Design Tradeoff: Exception List vs Purity

Aleksander's stated preference was minimalism — "I don't like unnecessary exceptions." But the review consensus (Nathan, Michael, Arseniy) pushed toward pragmatic exceptions for banner comments because the churn-to-value ratio is terrible: applying the patch without exceptions changed ~380 files, most of which were banner comments nobody wanted touched. The final v5+ logic therefore carries explicit skips for /* ---, /* ===, and likely /* *** prefixes, plus structural checks (last line containing */, missing leading * on intermediate lines).

Evan Chao also flagged a separate concern: the reflow can re-wrap paragraph text, causing diff churn like

- * Direct advancement: avoid waking non-caught up backends that
- * aren't interested in our notifications.
+ * Direct advancement: avoid waking non-caught up backends that aren't
+ * interested in our notifications.

This is actually pg_bsd_indent's own comment-rewrapping behavior being triggered more frequently because the first-line split now exposes more comments to its paragraph logic.

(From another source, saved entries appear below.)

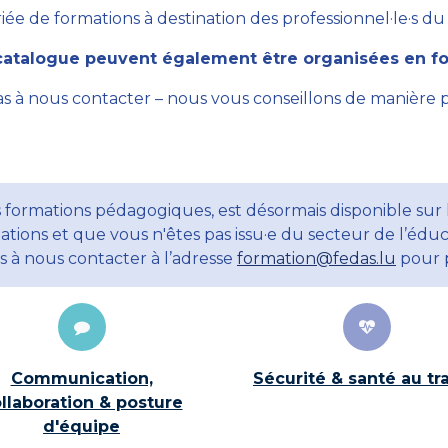
ée de formations à destination des professionnel·le·s du se
atalogue peuvent également être organisées en for
as à nous contacter – nous vous conseillons de manière 
 formations pédagogiques, est désormais disponible sur 
ations et que vous n'êtes pas issu·e du secteur de l’éduc
ns à nous contacter à l’adresse
formation@fedas.lu
pour p
Communication,
Sécurité & santé au tra
llaboration & posture
d'équipe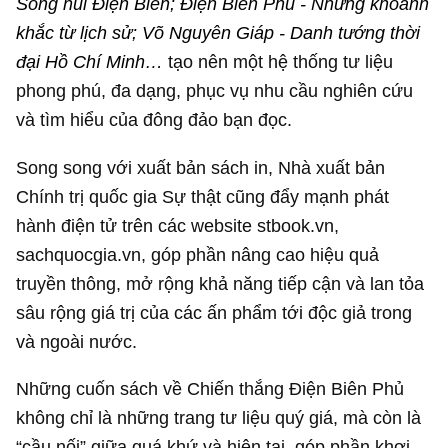
Sông núi Điện Biên; Điện Biên Phủ - Những khoảnh
khắc từ lịch sử; Võ Nguyên Giáp - Danh tướng thời
đại Hồ Chí Minh…
tạo nên một hệ thống tư liệu
phong phú, đa dạng, phục vụ nhu cầu nghiên cứu
và tìm hiểu của đông đảo bạn đọc.
Song song với xuất bản sách in, Nhà xuất bản
Chính trị quốc gia Sự thật cũng đẩy mạnh phát
hành điện tử trên các website stbook.vn,
sachquocgia.vn, góp phần nâng cao hiệu quả
truyền thông, mở rộng khả năng tiếp cận và lan tỏa
sâu rộng giá trị của các ấn phẩm tới độc giả trong
và ngoài nước.
Những cuốn sách về Chiến thắng Điện Biên Phủ
không chỉ là những trang tư liệu quý giá, mà còn là
“cầu nối” giữa quá khứ và hiện tại, góp phần khơi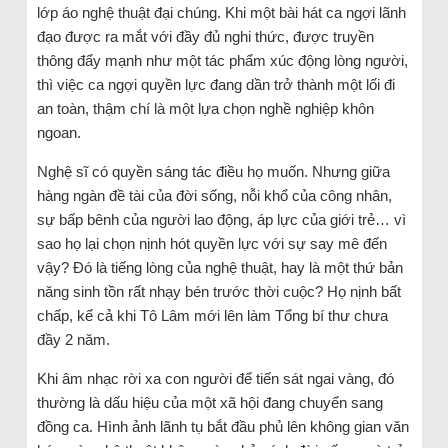
lớp áo nghệ thuật đại chúng. Khi một bài hát ca ngợi lãnh
đạo được ra mắt với đầy đủ nghi thức, được truyền
thông đẩy mạnh như một tác phẩm xúc động lòng người,
thì việc ca ngợi quyền lực đang dần trở thành một lối đi
an toàn, thậm chí là một lựa chọn nghề nghiệp khôn
ngoan.
Nghệ sĩ có quyền sáng tác điều họ muốn. Nhưng giữa
hàng ngàn đề tài của đời sống, nỗi khổ của công nhân,
sự bấp bênh của người lao động, áp lực của giới trẻ… vì
sao họ lại chọn nịnh hót quyền lực với sự say mê đến
vậy? Đó là tiếng lòng của nghệ thuật, hay là một thứ bản
năng sinh tồn rất nhạy bén trước thời cuộc? Họ nịnh bất
chấp, kể cả khi Tô Lâm mới lên làm Tổng bí thư chưa
đầy 2 năm.
Khi âm nhạc rời xa con người để tiến sát ngai vàng, đó
thường là dấu hiệu của một xã hội đang chuyển sang
đồng ca. Hình ảnh lãnh tụ bắt đầu phủ lên không gian văn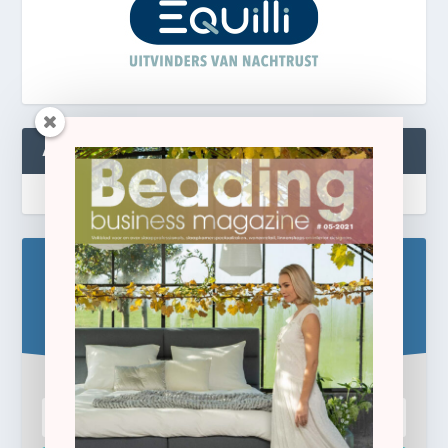
ABONNEREN
Blijf op de hoogte!
Schrijf u hier in voor de gratis e-newsletter.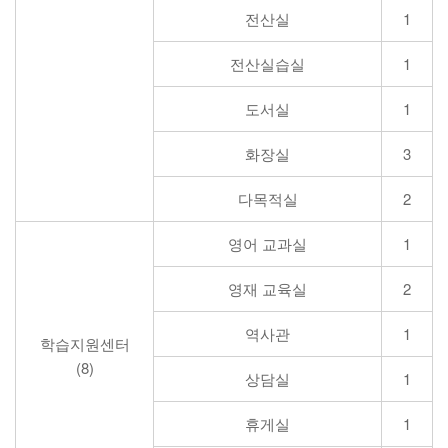
전산실
1
전산실습실
1
도서실
1
화장실
3
다목적실
2
영어 교과실
1
영재 교육실
2
역사관
1
학습지원센터
(8)
상담실
1
휴게실
1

It was not addressed in the patch; it's an inherent cost of normalizing the opener.

The Broader Architectural Conversation

The thread pivots mid-stream into a meta-discussion about the future of pg_bsd_indent itself, initiated by Álvaro Herrera: since PostgreSQL already owns a fork, and since the entire PostgreSQL source tree functions as a massive regression corpus, why not absorb and refactor it?

No decision was reached; this is parked as future work.

Commit and Aftermath

Nathan committed the patch on 2026-02-06. Tom's May 2026 post-commit review found the trailing-whitespace-tolerance bug and the &-vs-* typo surfaced in partbounds.c, plus a pgperltidy complaint about the patch's own formatting (ironic given the subject matter). Aleksander produced v7 fixing the regex classes to [ \t]* and running pgperltidy on the script.

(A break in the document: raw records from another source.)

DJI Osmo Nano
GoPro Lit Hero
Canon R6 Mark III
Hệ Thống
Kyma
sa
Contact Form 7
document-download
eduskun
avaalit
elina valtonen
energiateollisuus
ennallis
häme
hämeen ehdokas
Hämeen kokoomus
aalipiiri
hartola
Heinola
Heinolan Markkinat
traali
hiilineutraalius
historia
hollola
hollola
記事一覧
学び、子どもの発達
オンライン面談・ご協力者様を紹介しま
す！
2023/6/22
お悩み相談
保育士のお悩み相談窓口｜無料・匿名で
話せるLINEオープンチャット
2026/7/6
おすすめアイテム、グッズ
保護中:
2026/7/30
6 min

Why This Matters Architecturally

On the surface this is cosmetic. But two deeper points emerge:

  1. The tooling is load-bearing. pgindent runs on every commit's worth of code and defines what "correct PostgreSQL C style" means. A bug here propagates into every future diff. That's why even small changes require ~380-file dry runs and multiple reviewer passes.
  2. The cost of unmaintainable forked tooling compounds. The inability to fix pg_bsd_indent in C for a trivial cosmetic issue forced the fix into a second language (Perl) post-processing layer, which itself has edge cases, which will themselves need future maintenance. Every such workaround makes the next fix harder. The Álvaro/Tom/Nathan/Michael discussion is really about whether to pay down this debt.